* **What needs to be done**
Without the images, print all the entries below exactly as given.

* **Data records**
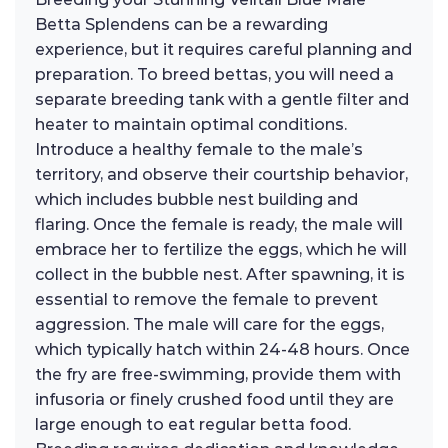
Betta Splendens can be a rewarding
experience, but it requires careful planning and
preparation. To breed bettas, you will need a
separate breeding tank with a gentle filter and
heater to maintain optimal conditions.
Introduce a healthy female to the male’s
territory, and observe their courtship behavior,
which includes bubble nest building and
flaring. Once the female is ready, the male will
embrace her to fertilize the eggs, which he will
collect in the bubble nest. After spawning, it is
essential to remove the female to prevent
aggression. The male will care for the eggs,
which typically hatch within 24-48 hours. Once
the fry are free-swimming, provide them with
infusoria or finely crushed food until they are
large enough to eat regular betta food.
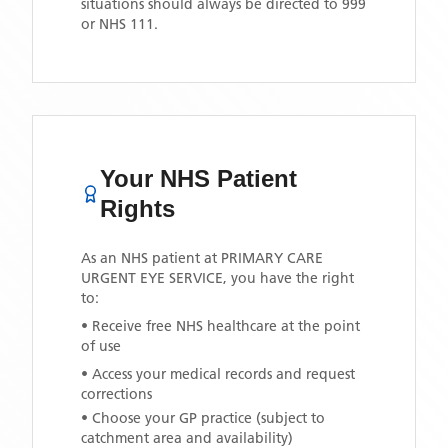
situations should always be directed to 999
or NHS 111.
Your NHS Patient
Rights
As an NHS patient at
PRIMARY CARE
URGENT EYE SERVICE
, you have the right
to:
• Receive free NHS healthcare at the point
of use
• Access your medical records and request
corrections
• Choose your GP practice (subject to
catchment area and availability)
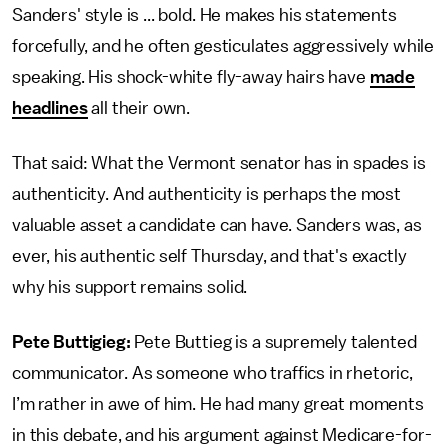
Sanders' style is ... bold. He makes his statements
forcefully, and he often gesticulates aggressively while
speaking. His shock-white fly-away hairs have
made
headlines
all their own.
That said: What the Vermont senator has in spades is
authenticity. And authenticity is perhaps the most
valuable asset a candidate can have. Sanders was, as
ever, his authentic self Thursday, and that's exactly
why his support remains solid.
Pete Buttigieg:
Pete Buttieg is a supremely talented
communicator. As someone who traffics in rhetoric,
I’m rather in awe of him. He had many great moments
in this debate, and his argument against Medicare-for-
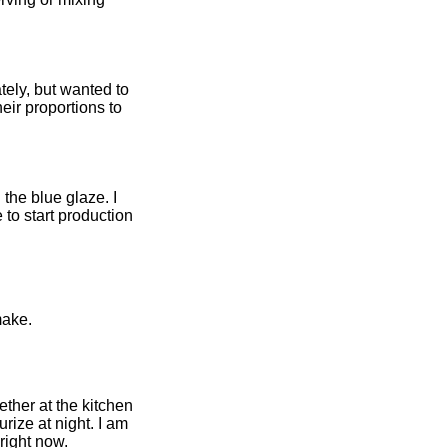
tely, but wanted to
eir proportions to
the blue glaze. I
o start production
make.
ther at the kitchen
rize at night. I am
right now.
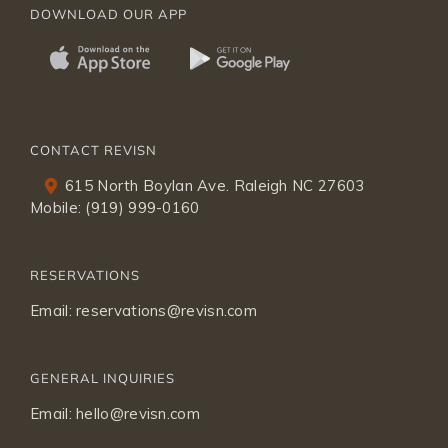
DOWNLOAD OUR APP
CONTACT REVISN
615 North Boylan Ave. Raleigh NC 27603
Mobile:
(919) 999-0160
RESERVATIONS
Email:
reservations@revisn.com
GENERAL INQUIRIES
Email:
hello@revisn.com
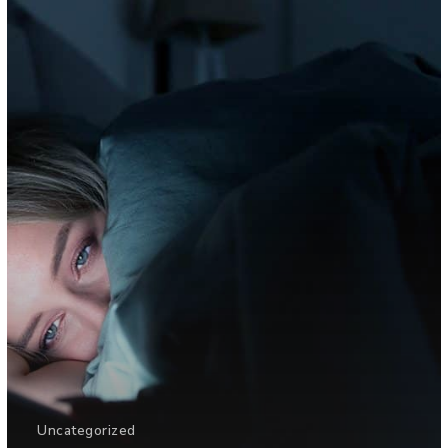
Uncategorized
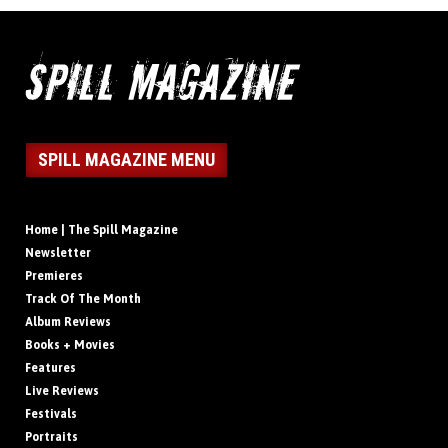
SPILL MAGAZINE MENU
Home | The Spill Magazine
Newsletter
Premieres
Track Of The Month
Album Reviews
Books + Movies
Features
Live Reviews
Festivals
Portraits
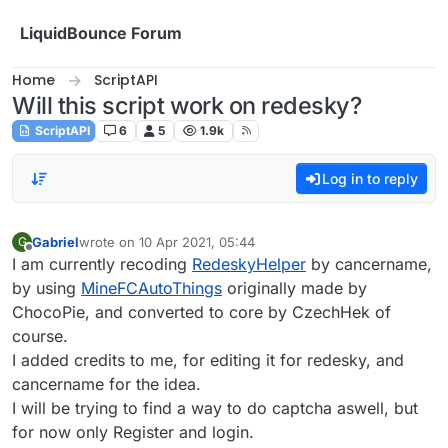
Skip to content
LiquidBounce Forum
Home
ScriptAPI
Will this script work on redesky?
ScriptAPI
6
5
1.9k
Log in to reply
Gabriel
wrote on
10 Apr 2021, 05:44
G
last edited by
Offline
I am currently recoding
RedeskyHelper
by cancername,
by using
MineFCAutoThings
originally made by
ChocoPie, and converted to core by CzechHek of
course.
I added credits to me, for editing it for redesky, and
cancername for the idea.
I will be trying to find a way to do captcha aswell, but
for now only Register and login.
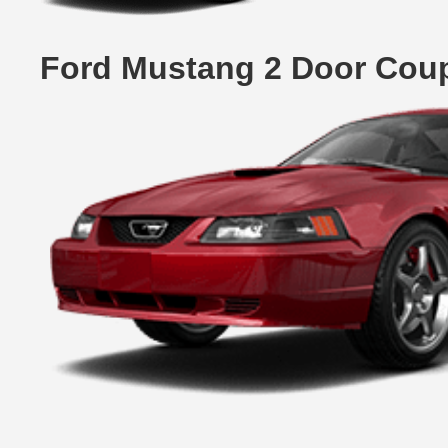
Ford Mustang 2 Door Cou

* **Solution**
Betta Splendens can be a rewarding
experience, but it requires careful planning and
preparation. To breed bettas, you will need a
separate breeding tank with a gentle filter and
heater to maintain optimal conditions.
Introduce a healthy female to the male’s
territory, and observe their courtship behavior,
which includes bubble nest building and
flaring. Once the female is ready, the male will
embrace her to fertilize the eggs, which he will
collect in the bubble nest. After spawning, it is
essential to remove the female to prevent
aggression. The male will care for the eggs,
which typically hatch within 24-48 hours. Once
the fry are free-swimming, provide them with
infusoria or finely crushed food until they are
large enough to eat regular betta food.
situations should always be directed to 999
or NHS 111.
Your NHS Patient
Rights
As an NHS patient at
PRIMARY CARE
URGENT EYE SERVICE
, you have the right
to:
• Receive free NHS healthcare at the point
of use
• Access your medical records and request
corrections
• Choose your GP practice (subject to
catchment area and availability)
Sanders' style is ... bold. He makes his statements
forcefully, and he often gesticulates aggressively while
speaking. His shock-white fly-away hairs have
made
headlines
all their own.
That said: What the Vermont senator has in spades is
authenticity. And authenticity is perhaps the most
valuable asset a candidate can have. Sanders was, as
ever, his authentic self Thursday, and that's exactly
why his support remains solid.
Pete Buttigieg:
Pete Buttieg is a supremely talented
communicator. As someone who traffics in rhetoric,
I’m rather in awe of him. He had many great moments
in this debate, and his argument against Medicare-for-
tely, but wanted to
eir proportions to
the blue glaze. I
o start production
make.
ther at the kitchen
rize at night. I am
right now.
DOWNLOAD OUR APP
CONTACT REVISN
615 North Boylan Ave. Raleigh NC 27603
Mobile:
(919) 999-0160
RESERVATIONS
Email:
reservations@revisn.com
GENERAL INQUIRIES
Email:
hello@revisn.com
Uncategorized
SPILL MAGAZINE MENU
Home | The Spill Magazine
Newsletter
Premieres
Track Of The Month
Album Reviews
Books + Movies
Features
Live Reviews
Festivals
Portraits
Skip to content
LiquidBounce Forum
Home
ScriptAPI
Will this script work on redesky?
ScriptAPI
6
5
1.9k
Log in to reply
Gabriel
wrote on
10 Apr 2021, 05:44
G
last edited by
Offline
I am currently recoding
RedeskyHelper
by cancername,
by using
MineFCAutoThings
originally made by
ChocoPie, and converted to core by CzechHek of
course.
I added credits to me, for editing it for redesky, and
cancername for the idea.
I will be trying to find a way to do captcha aswell, but
for now only Register and login.
Ford Mustang 2 Door Cou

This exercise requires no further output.